P. boreus scorpions have been observed to prey on grasshoppers, pentatomids, spiders and other scorpions. Once an individual has left its burrow, it may come across prey by chance or through active stalking. It uses Rayleigh waves to aid in prey detection and once a prey has been recognized, it charges it. After reaching its prey, the scorpion seizes it with its pedipalps. It is at this stage that it may sting its prey. A prey that has been stung generally ceases to struggle within 1 minute. Regardless of whether it received paralyzing toxins, the immobilized prey is detained in the pedipalps for a duration of 10 to 30 minutes before being brought to the chelicerae. As it departs the location where the prey was caught, the scorpion transfers it onto its own cephalothorax, with the prey's underside upturned. Unless specimens are accompanied by juveniles, preys are carried to a covered location before being eaten. Feeding duration varies between 2 and 48 hours. The scorpions feed on the head of their prey first and leave the hard exoskeleton as waste. Individuals may go through phases of fasting persisting up to 5 months. The scorpions' predation approach have been observed to be consistent across individuals independently of age and size.

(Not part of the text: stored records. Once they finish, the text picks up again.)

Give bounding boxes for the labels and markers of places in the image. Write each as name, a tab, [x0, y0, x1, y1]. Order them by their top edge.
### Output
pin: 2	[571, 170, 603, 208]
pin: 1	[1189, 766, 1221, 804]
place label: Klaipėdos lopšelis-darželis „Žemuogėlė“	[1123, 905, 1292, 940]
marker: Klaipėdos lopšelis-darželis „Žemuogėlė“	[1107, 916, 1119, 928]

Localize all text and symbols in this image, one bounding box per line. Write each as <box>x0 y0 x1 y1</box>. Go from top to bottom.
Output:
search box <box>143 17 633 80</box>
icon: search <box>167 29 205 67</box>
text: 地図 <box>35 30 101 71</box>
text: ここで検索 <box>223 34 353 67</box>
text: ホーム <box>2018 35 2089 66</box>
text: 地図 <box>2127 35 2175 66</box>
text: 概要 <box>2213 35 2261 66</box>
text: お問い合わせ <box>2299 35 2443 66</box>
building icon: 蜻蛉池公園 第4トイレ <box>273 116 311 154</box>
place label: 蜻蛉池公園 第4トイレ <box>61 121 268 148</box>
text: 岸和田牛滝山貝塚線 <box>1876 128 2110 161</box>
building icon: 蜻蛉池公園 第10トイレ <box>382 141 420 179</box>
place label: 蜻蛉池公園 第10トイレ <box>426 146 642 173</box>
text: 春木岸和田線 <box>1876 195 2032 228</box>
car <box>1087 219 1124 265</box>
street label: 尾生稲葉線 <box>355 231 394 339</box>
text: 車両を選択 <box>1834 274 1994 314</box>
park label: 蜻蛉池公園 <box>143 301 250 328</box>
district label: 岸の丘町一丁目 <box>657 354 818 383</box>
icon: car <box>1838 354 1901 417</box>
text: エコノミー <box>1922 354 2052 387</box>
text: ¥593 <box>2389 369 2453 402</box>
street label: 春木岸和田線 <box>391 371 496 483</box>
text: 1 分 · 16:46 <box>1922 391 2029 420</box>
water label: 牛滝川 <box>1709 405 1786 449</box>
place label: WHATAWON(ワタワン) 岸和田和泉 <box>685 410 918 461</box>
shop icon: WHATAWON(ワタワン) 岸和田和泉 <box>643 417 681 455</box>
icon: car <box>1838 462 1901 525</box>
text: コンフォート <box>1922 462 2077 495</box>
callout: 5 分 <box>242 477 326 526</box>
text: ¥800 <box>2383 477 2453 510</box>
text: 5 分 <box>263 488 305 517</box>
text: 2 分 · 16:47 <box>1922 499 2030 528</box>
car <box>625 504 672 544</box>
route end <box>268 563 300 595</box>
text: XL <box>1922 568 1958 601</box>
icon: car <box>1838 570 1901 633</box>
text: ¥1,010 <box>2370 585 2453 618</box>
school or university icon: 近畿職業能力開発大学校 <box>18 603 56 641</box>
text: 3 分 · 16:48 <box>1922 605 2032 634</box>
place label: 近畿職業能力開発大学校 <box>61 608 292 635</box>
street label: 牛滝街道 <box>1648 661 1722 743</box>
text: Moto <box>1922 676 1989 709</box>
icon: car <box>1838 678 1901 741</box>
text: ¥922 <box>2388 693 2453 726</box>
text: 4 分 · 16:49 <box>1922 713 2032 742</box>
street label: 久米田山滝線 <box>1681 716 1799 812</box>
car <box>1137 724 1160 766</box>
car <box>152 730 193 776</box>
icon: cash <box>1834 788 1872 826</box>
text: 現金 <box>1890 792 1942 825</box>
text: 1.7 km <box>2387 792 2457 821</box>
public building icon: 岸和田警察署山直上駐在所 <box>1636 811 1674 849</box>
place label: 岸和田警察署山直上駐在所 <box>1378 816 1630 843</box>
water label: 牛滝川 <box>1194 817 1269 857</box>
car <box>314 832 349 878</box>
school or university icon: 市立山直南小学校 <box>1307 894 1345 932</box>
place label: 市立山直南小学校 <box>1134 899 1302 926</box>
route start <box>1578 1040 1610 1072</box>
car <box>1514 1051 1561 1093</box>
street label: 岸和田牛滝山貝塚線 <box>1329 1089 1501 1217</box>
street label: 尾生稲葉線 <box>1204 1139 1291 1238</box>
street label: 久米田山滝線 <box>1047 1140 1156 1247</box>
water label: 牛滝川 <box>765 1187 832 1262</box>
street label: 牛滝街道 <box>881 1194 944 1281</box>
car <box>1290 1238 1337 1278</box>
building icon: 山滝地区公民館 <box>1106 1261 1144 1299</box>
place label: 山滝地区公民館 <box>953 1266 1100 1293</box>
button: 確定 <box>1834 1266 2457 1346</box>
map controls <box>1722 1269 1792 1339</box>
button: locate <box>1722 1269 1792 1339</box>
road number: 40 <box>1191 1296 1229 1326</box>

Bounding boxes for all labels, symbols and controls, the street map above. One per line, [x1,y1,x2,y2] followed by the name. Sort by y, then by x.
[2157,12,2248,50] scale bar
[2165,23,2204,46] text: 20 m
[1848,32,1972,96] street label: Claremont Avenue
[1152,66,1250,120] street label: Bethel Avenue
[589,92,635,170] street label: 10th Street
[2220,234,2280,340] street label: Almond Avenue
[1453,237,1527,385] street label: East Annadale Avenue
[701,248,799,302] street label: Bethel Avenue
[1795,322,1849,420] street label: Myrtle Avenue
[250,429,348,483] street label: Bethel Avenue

=== Stinger utilization ===
P. boreus stinging behavior varies according to specimen age and the targeted organism. Scorpions aged 13 to 61 days have been observed to sting all prey, likely to maximize their odds of successful feeding and to nurture their evolution to greater size and adulthood. Once they have reached 62 days, individuals begin to leverage their stinging ability only selectively. Stronger pedipalps allow scorpions to successfully capture some varieties of prey without resorting to their stingers. Stinger utilization progressively reduces from 100% in juveniles to 30% once scorpions have reached adulthood. For adult scorpions, stinging is no longer a necessity to prey capture and consumption. After it has become selective, prey stinging occurs in accordance with the degree to which a prey struggles and the type of prey. Hardy prey offering a greater degree of resistance (e. g. grasshoppers) are stung. Captured prey with a softer build (e. g. termites) remain confined to the scorpions' pedipalps until they stop struggling. In the case of P. boreus individuals engaging each other in combat, stinger utilization is elicited without exception.